[THE DATA]

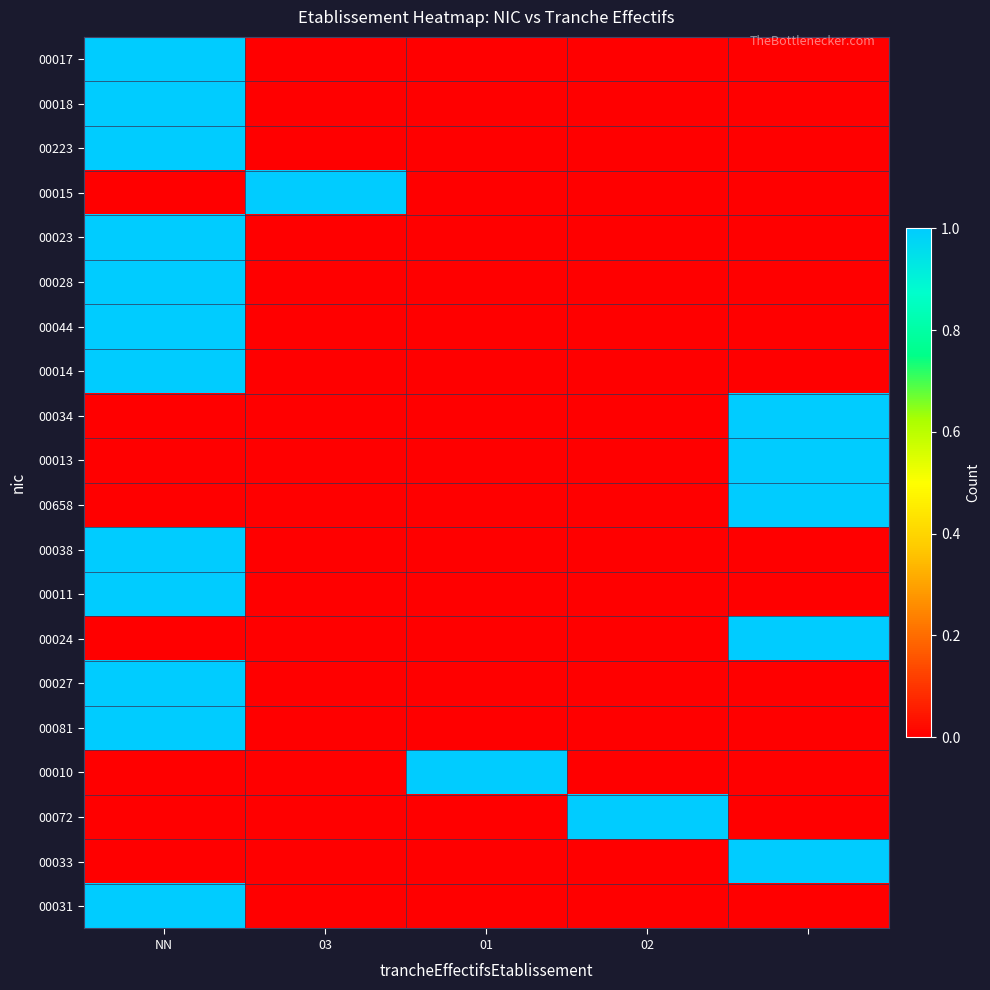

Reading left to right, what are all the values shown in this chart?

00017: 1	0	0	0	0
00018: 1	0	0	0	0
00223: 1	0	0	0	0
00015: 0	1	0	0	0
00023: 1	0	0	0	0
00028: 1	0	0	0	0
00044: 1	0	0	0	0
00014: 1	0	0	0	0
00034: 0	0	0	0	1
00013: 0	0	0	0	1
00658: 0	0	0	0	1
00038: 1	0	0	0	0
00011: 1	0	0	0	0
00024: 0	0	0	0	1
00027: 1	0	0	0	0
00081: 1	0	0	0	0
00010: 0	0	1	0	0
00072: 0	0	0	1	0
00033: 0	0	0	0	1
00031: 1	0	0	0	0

[/THE DATA]

» **ASSIGNMENT**:
Update all the rows above by replacing "chart" with "graph" and changing nothing else. Leave the pictures out of your answer.

» **EXERCISE RESULT**:
Reading left to right, what are all the values shown in this graph?

00017: 1	0	0	0	0
00018: 1	0	0	0	0
00223: 1	0	0	0	0
00015: 0	1	0	0	0
00023: 1	0	0	0	0
00028: 1	0	0	0	0
00044: 1	0	0	0	0
00014: 1	0	0	0	0
00034: 0	0	0	0	1
00013: 0	0	0	0	1
00658: 0	0	0	0	1
00038: 1	0	0	0	0
00011: 1	0	0	0	0
00024: 0	0	0	0	1
00027: 1	0	0	0	0
00081: 1	0	0	0	0
00010: 0	0	1	0	0
00072: 0	0	0	1	0
00033: 0	0	0	0	1
00031: 1	0	0	0	0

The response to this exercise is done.